Coherent spin waves in a maximal entropy phase

Abstract

In solids, disorder is conventionally regarded as detrimental to coherence. It typically localizes and dampens collective excitations, as exemplified by Anderson localization or the broadening of magnetic modes in systems lacking long-range order. While high-entropy materials are specifically designed to harness disorder and stabilize homogeneous mixed-phase structures that can display unique properties, this same disorder is nonetheless expected to preclude the formation of coherent magnetic excitations.
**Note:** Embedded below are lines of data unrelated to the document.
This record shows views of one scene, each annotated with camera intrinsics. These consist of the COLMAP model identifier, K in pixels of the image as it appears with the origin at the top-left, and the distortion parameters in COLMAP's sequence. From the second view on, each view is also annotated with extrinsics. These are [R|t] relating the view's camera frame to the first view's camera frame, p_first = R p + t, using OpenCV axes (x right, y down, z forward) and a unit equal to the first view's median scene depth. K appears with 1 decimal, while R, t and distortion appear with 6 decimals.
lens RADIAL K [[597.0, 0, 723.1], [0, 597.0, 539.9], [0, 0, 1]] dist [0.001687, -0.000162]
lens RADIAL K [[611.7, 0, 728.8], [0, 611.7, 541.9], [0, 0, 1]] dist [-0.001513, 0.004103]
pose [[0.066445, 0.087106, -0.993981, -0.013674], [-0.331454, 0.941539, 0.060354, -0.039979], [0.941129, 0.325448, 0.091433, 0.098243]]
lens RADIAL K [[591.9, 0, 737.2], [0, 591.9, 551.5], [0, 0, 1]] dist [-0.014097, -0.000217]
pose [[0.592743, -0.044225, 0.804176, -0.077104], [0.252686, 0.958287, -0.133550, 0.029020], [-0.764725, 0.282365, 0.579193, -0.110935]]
To test the limits of this picture, we selected the antiferromagnetic system YBaCuFeO5, as it features two distinct transition metal atoms with significantly different magnetic moments, rendering its spin dynamics exceptionally sensitive to local atomic ordering. Combining resonant inelastic x-ray scattering and linear spin wave theory, we reveal a surprising paradox: YBaCuFeO5 exhibits an unexpected, entropy-driven mixed phase, in which disorder, rather than reducing the lifetime of the collective excitations, favors coherence. In this mixed phase, the spin waves remain dispersive, markedly distinct from those expected for an ordered ground state, and exhibit well-defined acoustic and optical branches separated by a large optical gap. These results demonstrate that in entropy-stabilized magnets, disorder can favor coherent collective modes previously thought to be exclusive to low-entropy systems.